__TASK REQUIREMENTS__
Can you reproduce verbatim the lines in the entries below, from the line with "Set Scheduler Interval*" up to and including the line with "CHUNK_SIZE=50"?

[RECORDS TO USE — start]

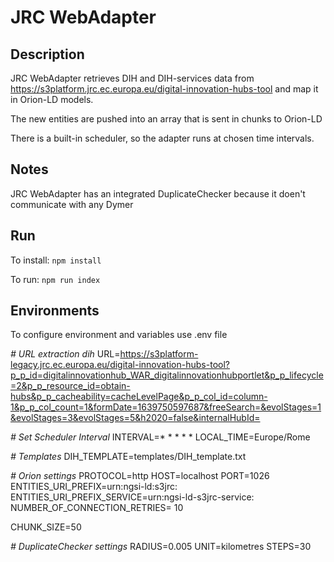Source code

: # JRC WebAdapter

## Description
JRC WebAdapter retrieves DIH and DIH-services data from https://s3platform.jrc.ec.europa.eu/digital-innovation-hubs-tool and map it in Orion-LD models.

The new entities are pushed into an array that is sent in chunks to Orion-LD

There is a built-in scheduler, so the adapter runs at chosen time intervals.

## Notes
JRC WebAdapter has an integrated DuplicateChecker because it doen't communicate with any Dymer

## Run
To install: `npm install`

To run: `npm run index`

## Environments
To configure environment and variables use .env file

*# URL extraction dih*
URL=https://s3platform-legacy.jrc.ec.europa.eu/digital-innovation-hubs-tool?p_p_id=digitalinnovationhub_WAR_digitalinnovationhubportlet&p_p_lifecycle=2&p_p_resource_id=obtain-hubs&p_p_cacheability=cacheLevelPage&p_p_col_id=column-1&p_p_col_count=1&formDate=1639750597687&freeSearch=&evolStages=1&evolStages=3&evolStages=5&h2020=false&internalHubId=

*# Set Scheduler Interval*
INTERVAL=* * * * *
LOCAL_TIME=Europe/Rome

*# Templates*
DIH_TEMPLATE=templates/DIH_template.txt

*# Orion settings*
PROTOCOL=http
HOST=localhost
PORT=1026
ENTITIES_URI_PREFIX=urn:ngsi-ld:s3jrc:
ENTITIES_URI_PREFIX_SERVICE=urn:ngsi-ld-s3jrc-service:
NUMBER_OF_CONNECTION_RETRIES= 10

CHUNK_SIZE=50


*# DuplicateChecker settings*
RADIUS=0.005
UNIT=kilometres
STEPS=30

[RECORDS TO USE — finish]
[RECORDS TO USE — start]

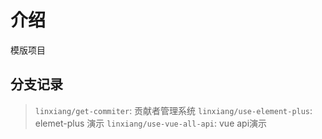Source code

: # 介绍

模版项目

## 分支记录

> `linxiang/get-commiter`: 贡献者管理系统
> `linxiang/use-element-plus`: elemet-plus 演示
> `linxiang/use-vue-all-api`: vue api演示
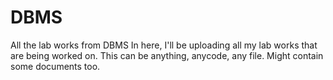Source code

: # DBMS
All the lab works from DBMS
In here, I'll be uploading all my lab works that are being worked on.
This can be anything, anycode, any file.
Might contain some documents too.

[RECORDS TO USE — finish]

__EXPECTED OUTPUT__
*# Set Scheduler Interval*
INTERVAL=* * * * *
LOCAL_TIME=Europe/Rome

*# Templates*
DIH_TEMPLATE=templates/DIH_template.txt

*# Orion settings*
PROTOCOL=http
HOST=localhost
PORT=1026
ENTITIES_URI_PREFIX=urn:ngsi-ld:s3jrc:
ENTITIES_URI_PREFIX_SERVICE=urn:ngsi-ld-s3jrc-service:
NUMBER_OF_CONNECTION_RETRIES= 10

CHUNK_SIZE=50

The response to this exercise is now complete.